Coronary stents or bypass surgery? Although commonly used to treat acute heart attacks and narrowed arteries, stents—the scaffolds used to hold blood vessels open—can promote inflammation and scar tissue growth, causing vessels to constrict again.
The technique for inserting a stent—called percutaneous coronary intervention, or PCI—however, requires a much shorter hospital stay than traditional open-heart bypass surgery, with faster recovery times, and is much less likely to trigger strokes. Though stents are less risky for patients in the first month or so after the procedure, they are more risky—with a greater chance of heart attack and death—in the years following.
These observations stem from studies of older-generation stents, says Sripal Bangalore, MD, associate professor of medicine at NYU Langone, who points out that newer stents are designed to be more compatible with living tissue and less likely to cause clots, inflammation, and tissue growth.
In a study published recently in The New England Journal of Medicine, Dr.

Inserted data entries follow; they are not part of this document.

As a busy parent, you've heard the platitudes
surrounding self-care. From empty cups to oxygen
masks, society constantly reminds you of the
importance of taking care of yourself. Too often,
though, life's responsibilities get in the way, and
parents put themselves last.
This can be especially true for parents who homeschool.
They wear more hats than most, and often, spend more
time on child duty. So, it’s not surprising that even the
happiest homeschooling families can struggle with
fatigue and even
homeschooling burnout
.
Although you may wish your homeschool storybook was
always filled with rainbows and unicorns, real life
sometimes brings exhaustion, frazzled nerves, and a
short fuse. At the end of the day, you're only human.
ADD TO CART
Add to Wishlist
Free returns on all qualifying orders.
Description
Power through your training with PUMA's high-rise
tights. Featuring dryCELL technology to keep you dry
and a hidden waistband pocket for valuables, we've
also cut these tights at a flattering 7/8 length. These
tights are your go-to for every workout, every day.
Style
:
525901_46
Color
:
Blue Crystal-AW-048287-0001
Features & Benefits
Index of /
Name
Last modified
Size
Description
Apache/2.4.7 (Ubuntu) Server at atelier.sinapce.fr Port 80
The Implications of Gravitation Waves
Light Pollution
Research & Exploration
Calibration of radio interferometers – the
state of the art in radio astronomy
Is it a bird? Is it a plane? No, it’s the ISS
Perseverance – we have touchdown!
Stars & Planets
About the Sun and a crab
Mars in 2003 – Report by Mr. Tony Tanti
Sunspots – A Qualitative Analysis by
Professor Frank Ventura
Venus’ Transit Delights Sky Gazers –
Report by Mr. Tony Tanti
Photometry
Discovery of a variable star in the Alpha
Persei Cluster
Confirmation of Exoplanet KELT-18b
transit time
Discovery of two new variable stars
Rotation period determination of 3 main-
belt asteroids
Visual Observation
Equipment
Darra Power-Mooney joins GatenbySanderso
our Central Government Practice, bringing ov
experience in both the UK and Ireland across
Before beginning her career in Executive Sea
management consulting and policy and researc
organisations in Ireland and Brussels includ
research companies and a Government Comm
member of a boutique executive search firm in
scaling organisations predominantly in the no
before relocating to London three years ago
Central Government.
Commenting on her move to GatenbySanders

Bangalore and colleagues compared some of the newer-generation stents to bypass surgery. They found that stents coated with the drug everolimus, an inhibitor of inflammation and tissue growth, didn’t cause greater longer-term mortality than bypass surgery. Dr. Bangalore says that the findings about comparable mortality should make it easier for “patients and their physicians to choose more wisely between stents and bypass surgery.”
The analysis should make it easier for “patients and their physicians to choose more wisely between stents and bypass surgery," says interventional cardiologist Dr. Sripal Bangalore.
The study is based on observational data from the New York State cardiac registries. It compared outcomes of patients who had bypass surgery with those who had everolimus-coated stents implanted. The stent group, as expected, fared better in the first 30 days with lower risk of death and stroke, but in contrast to earlier studies of older stents, the stent group didn’t fare worse in the longer term for death. In the long run, the numbers of deaths in the two groups were not significantly different. Patients in the stent group had about 50 percent more heart attacks during the period compared to the bypass group, but for those patients whose stents successfully opened all of their diseased arteries, there was no significant increase in heart attacks.
Although this latest study does not settle the question definitively because it is based on observational data and not on the gold standard of a double-blind clinical trial, Dr. Bangalore says “the decision between stenting and bypass surgery should be based on weighing the up-front risk of death and stroke with bypass surgery, with the long-term need for repeat procedures with stenting.”
The study was funded by Abbott Laboratories, which makes one of the two everolimus-coated stents now on the market.